(Lens and sensor parameters)
.....

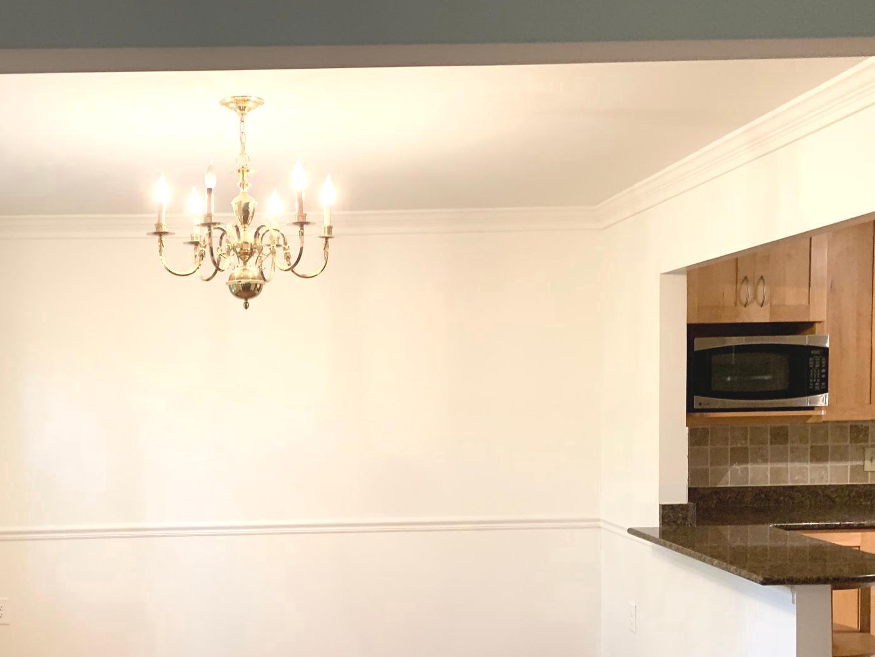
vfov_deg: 37.1
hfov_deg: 48.0
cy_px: 462
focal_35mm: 38
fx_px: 961
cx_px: 275
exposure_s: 1/60
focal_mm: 4.25
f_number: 1.8
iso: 125
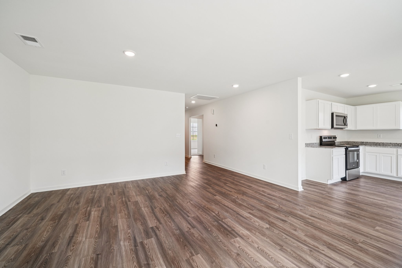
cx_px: 201
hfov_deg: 104.3
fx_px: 156
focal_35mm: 14
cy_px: 134
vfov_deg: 81.2
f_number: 8
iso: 400
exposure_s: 1/40
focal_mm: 14
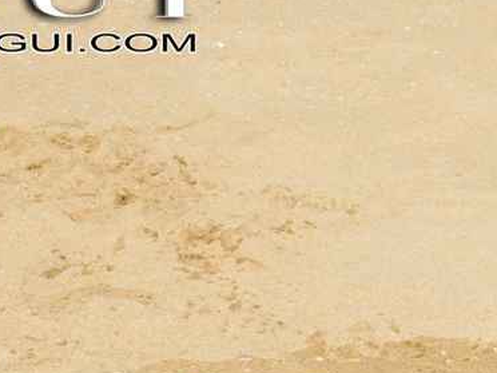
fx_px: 2541
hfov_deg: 10.8
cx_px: 739
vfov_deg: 8.1
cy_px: 658
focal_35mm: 177
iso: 125
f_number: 16
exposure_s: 1/125
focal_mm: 38
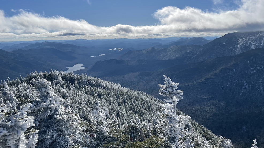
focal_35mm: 29
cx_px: 131
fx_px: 203
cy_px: 67
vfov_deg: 40.1
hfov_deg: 66.1
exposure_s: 1/9091
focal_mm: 4.2
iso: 32
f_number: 1.6
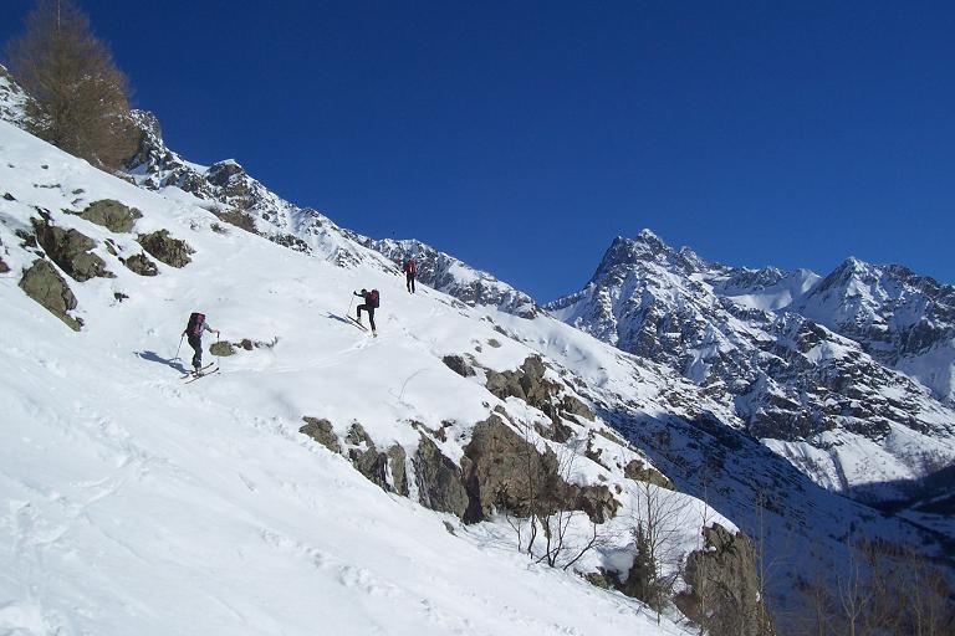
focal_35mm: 34
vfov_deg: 38.9
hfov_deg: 55.8
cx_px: 478
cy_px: 318
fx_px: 902
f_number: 5.6
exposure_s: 1/1500
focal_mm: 5.6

.....

Give again exactly the lines from the one holding "exposure_s: 1/60" to the final line of the records, both ends included; any pictures stay out.

exposure_s: 1/60
focal_mm: 4.25
f_number: 1.8
iso: 125
cx_px: 201
hfov_deg: 104.3
fx_px: 156
focal_35mm: 14
cy_px: 134
vfov_deg: 81.2
f_number: 8
iso: 400
exposure_s: 1/40
focal_mm: 14
fx_px: 2541
hfov_deg: 10.8
cx_px: 739
vfov_deg: 8.1
cy_px: 658
focal_35mm: 177
iso: 125
f_number: 16
exposure_s: 1/125
focal_mm: 38
focal_35mm: 29
cx_px: 131
fx_px: 203
cy_px: 67
vfov_deg: 40.1
hfov_deg: 66.1
exposure_s: 1/9091
focal_mm: 4.2
iso: 32
f_number: 1.6
focal_35mm: 34
vfov_deg: 38.9
hfov_deg: 55.8
cx_px: 478
cy_px: 318
fx_px: 902
f_number: 5.6
exposure_s: 1/1500
focal_mm: 5.6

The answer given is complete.